— Problem to solve —
Please write out the passage of the article on cybercriminals targeting streaming word for word, from "Does that mean" up to and including "that good enough?".

— START Quoted passage —

Tuesday 6 April 2021

Show Me the Money: How Cybercriminals Target Streaming

NAB Show

The rapid expansion of connected home and personal devices using the Internet means cybercriminals’ opportunities have increased.

https://amplify.nabshow.com/articles/show-me-the-money-how-cybercriminals-target-streaming/

As video streaming soars, criminals are following the money and they are stepping up their game. 

Pay TV broadcasters, sports franchises, Hollywood studios are looking to cash in on the seismic demand for viewing OTT on demand, but as M&E increasingly moves distribution online the frequency, severity and sophistication of cyberattacks puts streaming services under constant threat.

Indeed, cybersecurity has become a high-tech game where thieves innovate their attacks faster than most organizations can adapt their defenses.

Does that mean it could happen to you?  Alarmingly, a Verizon Media survey of streaming media service executives shows it probably already has. 

Half of the survey participants said security breaches had degraded their service’s user experience. A third had suffered a service outage, and 13% had content misappropriated.

Few respondents felt completely prepared for an attack of any description. Most consider themselves moderately prepared. Given the rapid evolution of cyberattack approaches is that good enough?

Vulnerabilities

The problem with streaming is that there are so many points of vulnerability for a criminal to exploit. In security parlance the ‘surface area’ is huge and expanding. Every point at which users access media is a potential weak spot.

— END Quoted passage —
— START Available data —

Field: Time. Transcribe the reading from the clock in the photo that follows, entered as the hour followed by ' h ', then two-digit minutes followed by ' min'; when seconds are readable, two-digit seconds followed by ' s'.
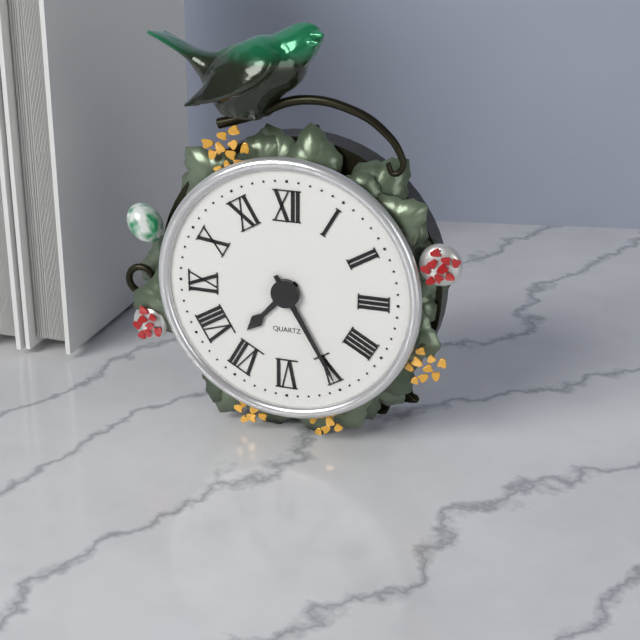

— END Available data —

— Solved exercise —
Does that mean it could happen to you?  Alarmingly, a Verizon Media survey of streaming media service executives shows it probably already has. 

Half of the survey participants said security breaches had degraded their service’s user experience. A third had suffered a service outage, and 13% had content misappropriated.

Few respondents felt completely prepared for an attack of any description. Most consider themselves moderately prepared. Given the rapid evolution of cyberattack approaches is that good enough?